At 6-month follow-up, 60% of the no-up-titration group was in NYHA class I or II, compared to 69% of the up-titration group (p=0.002), and the percentage of patients who improved by at least 1 NYHA class was also significantly lower in the no-up-titration group (80% vs. 95%; p=0.012). The no-up-titration patients continued to take higher loop diuretic doses (30 mg [IQR: 15-75] vs. 20 mg [IQR: 10-50]; p=0.001).
The no-up-titration group also had higher median N-terminal pro–B-type natriuretic peptide (NT-proBNP; 2,493 ng/L [IQR: 1,090 to 6,025] vs. 1,793 ng/L [IQR: 717 to 4,599]; p=0.035), less change in NT-proBNP (-156 ng/L [IQR: -1,273 to 792] vs. -406 [IQR: -2,531 to 199]; p-0.043), and a lower percentage with grade 0 or 1 MR (44% vs. 54%; p=0.046).
After multivariate analysis, the only variable independently associated with likelihood of GDMT up-titration after M-TEER was degree of MR reduction of three or four grades at 6-month follow-up (adjusted odds ratio: 1.71; 95% confidence interval [CI]: 1.08-2.71; p=0.022).
At 3 years after M-TEER, the up-titration group showed significantly higher rates of both freedom from all-cause death (adjusted hazard ratio [HR]: 0.62; 95% CI: 0.41-0.93) and of the composite of freedom from all-cause death or HFH (adjusted HR: 0.54; 95% CI: 0.38-0.76).
Study limitations included those common to retrospective analyses. The authors also pointed out the lack of a comparison group who did not undergo M-TEER during a similar time frame, but they added that because M-TEER occurred only after optimization of GDMT, it was not likely that patients who did not undergo M-TEER would have had further GDMT changes.

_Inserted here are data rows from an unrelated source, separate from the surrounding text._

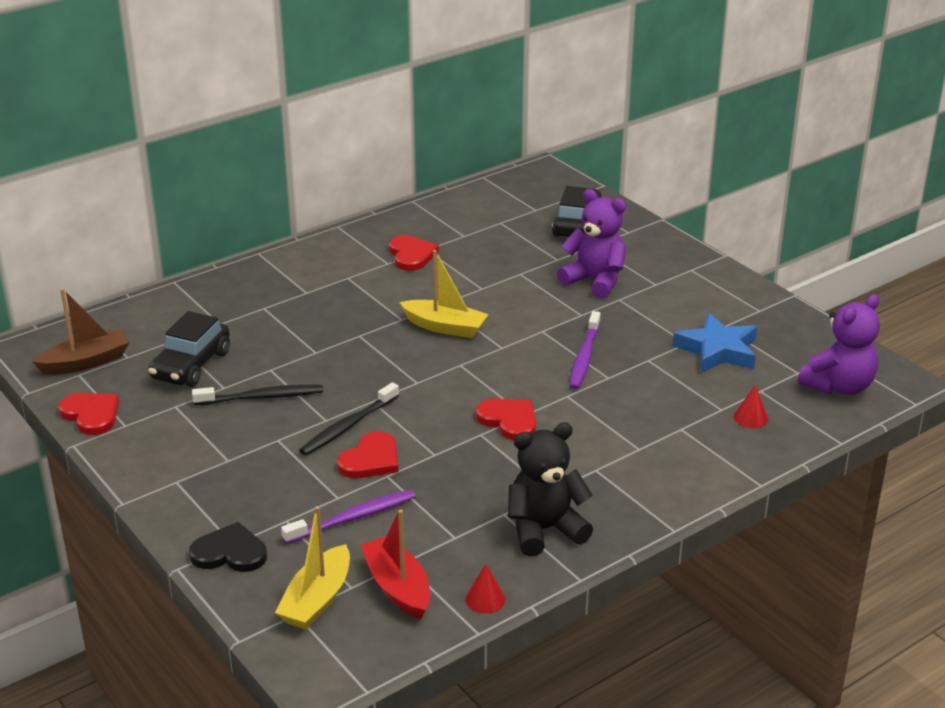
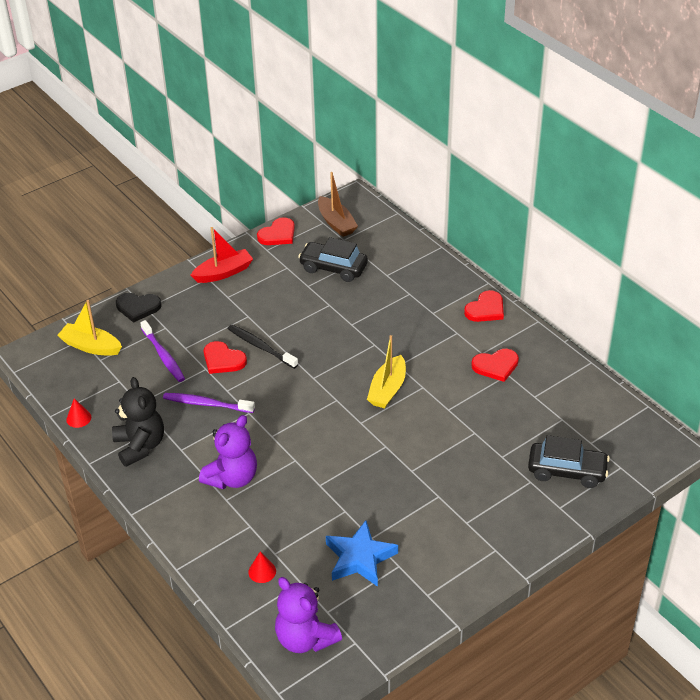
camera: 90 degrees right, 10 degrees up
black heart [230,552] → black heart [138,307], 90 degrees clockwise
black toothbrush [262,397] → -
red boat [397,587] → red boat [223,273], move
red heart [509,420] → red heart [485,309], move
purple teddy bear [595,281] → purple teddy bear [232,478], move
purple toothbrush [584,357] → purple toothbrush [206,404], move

‘Our job … is not complete’
In an accompanying editorial, David W.M. Muller, MBBS, MD, of St Vincent’s Hospital, Sydney, said the study “highlights the importance of maintaining maximally tolerated GDMT in patients with HFrEF including (and perhaps especially) in those who have had successful transcatheter therapy for severe secondary MR.”
Muller added that SGLT2 inhibitors, which are now considered part of GDMT, were not included in the registry analysis. SGLT might be up-titrated when other parts of GDMT are not able to be, he said.

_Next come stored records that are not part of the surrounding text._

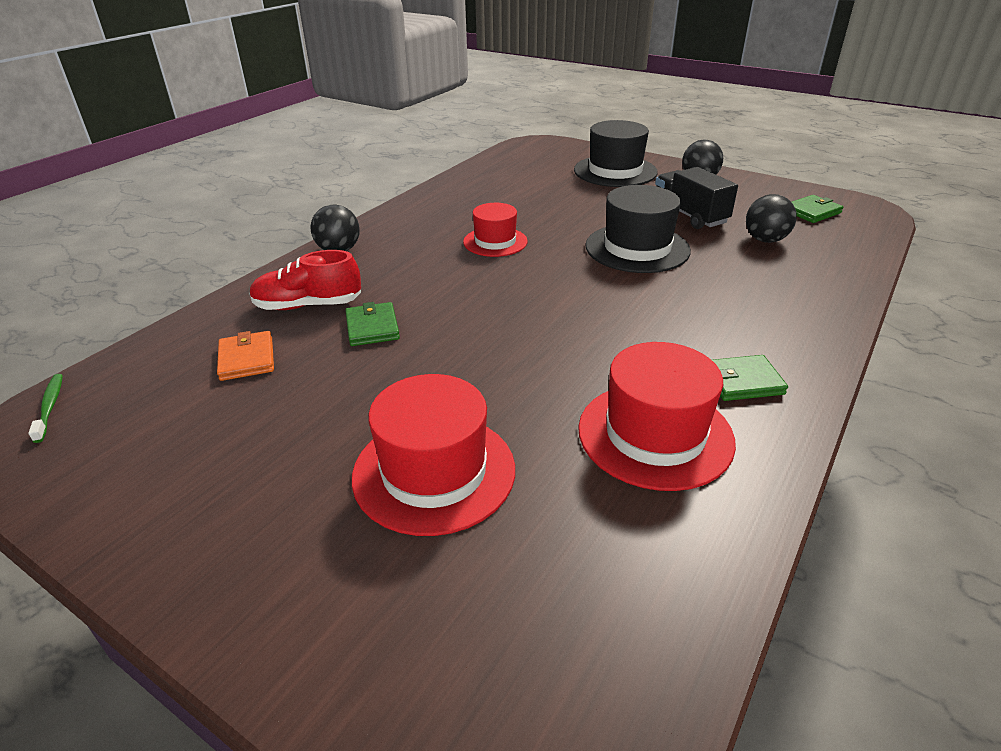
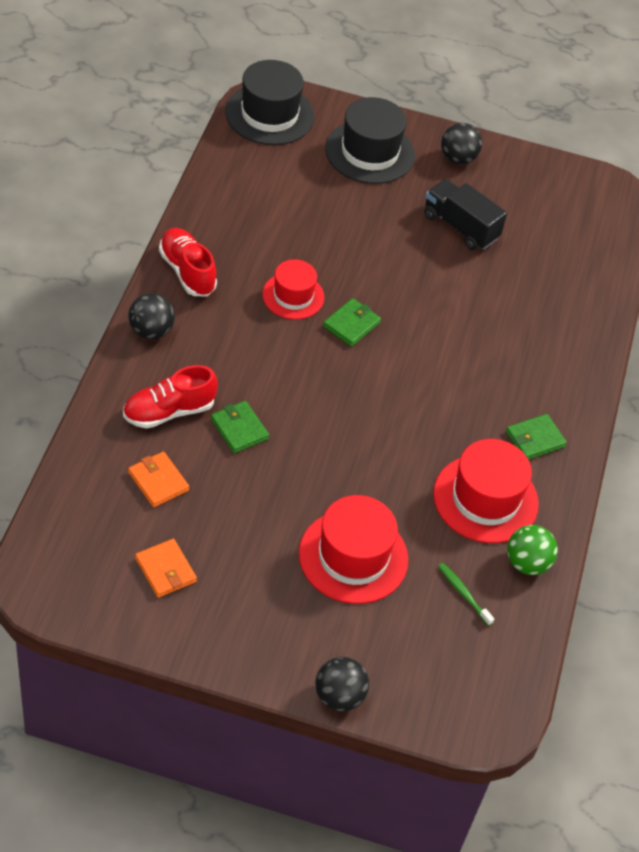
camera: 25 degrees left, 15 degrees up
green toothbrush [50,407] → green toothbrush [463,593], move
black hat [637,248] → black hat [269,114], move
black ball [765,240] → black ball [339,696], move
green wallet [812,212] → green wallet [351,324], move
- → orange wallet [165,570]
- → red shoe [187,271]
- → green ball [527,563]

Muller concluded that while the study does not “definitively answer the question” of whether GDMT up-titration improves outcomes or other factors might be involved, it does show that “our job as physicians is not complete with a successful mitral intervention for HFrEF.”
“A successful intervention should provide a platform for further optimization of GDMT drug doses, with the aim of maximizing survival and minimizing the need for heart failure hospitalization in this highly vulnerable population,” he wrote.
Adamo M, Tomasoni D, Stolz L, et al. Impact of Transcatheter Edge-to-Edge Mitral Valve Repair on Guideline-Directed Medical Therapy Up-Titration. JACC Cardiovasc Interv. 2023 Mar 22 (Article in press).
Muller DWM. Optimizing Outcomes After Transcatheter Mitral Valve Repair: The Case for Maximizing Medical Therapy. JACC Cardiovasc Interv. 2023 Mar 22 (Article in press).